ITEMS ->

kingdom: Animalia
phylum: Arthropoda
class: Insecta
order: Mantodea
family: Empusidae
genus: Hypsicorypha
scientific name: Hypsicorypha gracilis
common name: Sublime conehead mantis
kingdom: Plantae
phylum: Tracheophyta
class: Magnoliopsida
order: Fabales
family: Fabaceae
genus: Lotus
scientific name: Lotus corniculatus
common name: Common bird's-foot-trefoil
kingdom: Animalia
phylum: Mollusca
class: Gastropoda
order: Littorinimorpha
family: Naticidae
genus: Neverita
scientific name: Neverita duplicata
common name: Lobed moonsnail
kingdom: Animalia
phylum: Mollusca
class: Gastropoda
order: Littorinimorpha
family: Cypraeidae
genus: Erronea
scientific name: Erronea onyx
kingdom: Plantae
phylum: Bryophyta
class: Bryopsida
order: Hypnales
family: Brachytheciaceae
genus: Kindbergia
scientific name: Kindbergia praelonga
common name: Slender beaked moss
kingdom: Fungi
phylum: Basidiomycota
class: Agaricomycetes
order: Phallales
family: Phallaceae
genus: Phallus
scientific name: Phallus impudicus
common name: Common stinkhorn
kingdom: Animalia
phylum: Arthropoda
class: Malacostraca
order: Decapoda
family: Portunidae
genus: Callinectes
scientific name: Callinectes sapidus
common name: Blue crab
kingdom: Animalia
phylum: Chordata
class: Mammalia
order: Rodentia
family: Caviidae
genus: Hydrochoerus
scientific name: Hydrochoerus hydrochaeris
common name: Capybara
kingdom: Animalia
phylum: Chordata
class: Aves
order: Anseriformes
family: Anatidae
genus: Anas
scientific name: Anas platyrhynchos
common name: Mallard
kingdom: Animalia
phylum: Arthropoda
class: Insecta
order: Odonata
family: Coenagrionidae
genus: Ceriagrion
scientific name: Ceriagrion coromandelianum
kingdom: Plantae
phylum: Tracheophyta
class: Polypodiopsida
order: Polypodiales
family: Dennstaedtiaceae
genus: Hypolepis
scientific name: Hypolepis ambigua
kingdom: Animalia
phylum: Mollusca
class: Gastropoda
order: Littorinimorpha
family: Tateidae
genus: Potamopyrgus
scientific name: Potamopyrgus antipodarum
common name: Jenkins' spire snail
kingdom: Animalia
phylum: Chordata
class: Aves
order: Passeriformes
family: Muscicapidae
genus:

TASK TO CARRY OUT ->
Reproduce every line of the entries above, in the same order and without changes.

TASK RESULT ->
kingdom: Animalia
phylum: Arthropoda
class: Insecta
order: Mantodea
family: Empusidae
genus: Hypsicorypha
scientific name: Hypsicorypha gracilis
common name: Sublime conehead mantis
kingdom: Plantae
phylum: Tracheophyta
class: Magnoliopsida
order: Fabales
family: Fabaceae
genus: Lotus
scientific name: Lotus corniculatus
common name: Common bird's-foot-trefoil
kingdom: Animalia
phylum: Mollusca
class: Gastropoda
order: Littorinimorpha
family: Naticidae
genus: Neverita
scientific name: Neverita duplicata
common name: Lobed moonsnail
kingdom: Animalia
phylum: Mollusca
class: Gastropoda
order: Littorinimorpha
family: Cypraeidae
genus: Erronea
scientific name: Erronea onyx
kingdom: Plantae
phylum: Bryophyta
class: Bryopsida
order: Hypnales
family: Brachytheciaceae
genus: Kindbergia
scientific name: Kindbergia praelonga
common name: Slender beaked moss
kingdom: Fungi
phylum: Basidiomycota
class: Agaricomycetes
order: Phallales
family: Phallaceae
genus: Phallus
scientific name: Phallus impudicus
common name: Common stinkhorn
kingdom: Animalia
phylum: Arthropoda
class: Malacostraca
order: Decapoda
family: Portunidae
genus: Callinectes
scientific name: Callinectes sapidus
common name: Blue crab
kingdom: Animalia
phylum: Chordata
class: Mammalia
order: Rodentia
family: Caviidae
genus: Hydrochoerus
scientific name: Hydrochoerus hydrochaeris
common name: Capybara
kingdom: Animalia
phylum: Chordata
class: Aves
order: Anseriformes
family: Anatidae
genus: Anas
scientific name: Anas platyrhynchos
common name: Mallard
kingdom: Animalia
phylum: Arthropoda
class: Insecta
order: Odonata
family: Coenagrionidae
genus: Ceriagrion
scientific name: Ceriagrion coromandelianum
kingdom: Plantae
phylum: Tracheophyta
class: Polypodiopsida
order: Polypodiales
family: Dennstaedtiaceae
genus: Hypolepis
scientific name: Hypolepis ambigua
kingdom: Animalia
phylum: Mollusca
class: Gastropoda
order: Littorinimorpha
family: Tateidae
genus: Potamopyrgus
scientific name: Potamopyrgus antipodarum
common name: Jenkins' spire snail
kingdom: Animalia
phylum: Chordata
class: Aves
order: Passeriformes
family: Muscicapidae
genus:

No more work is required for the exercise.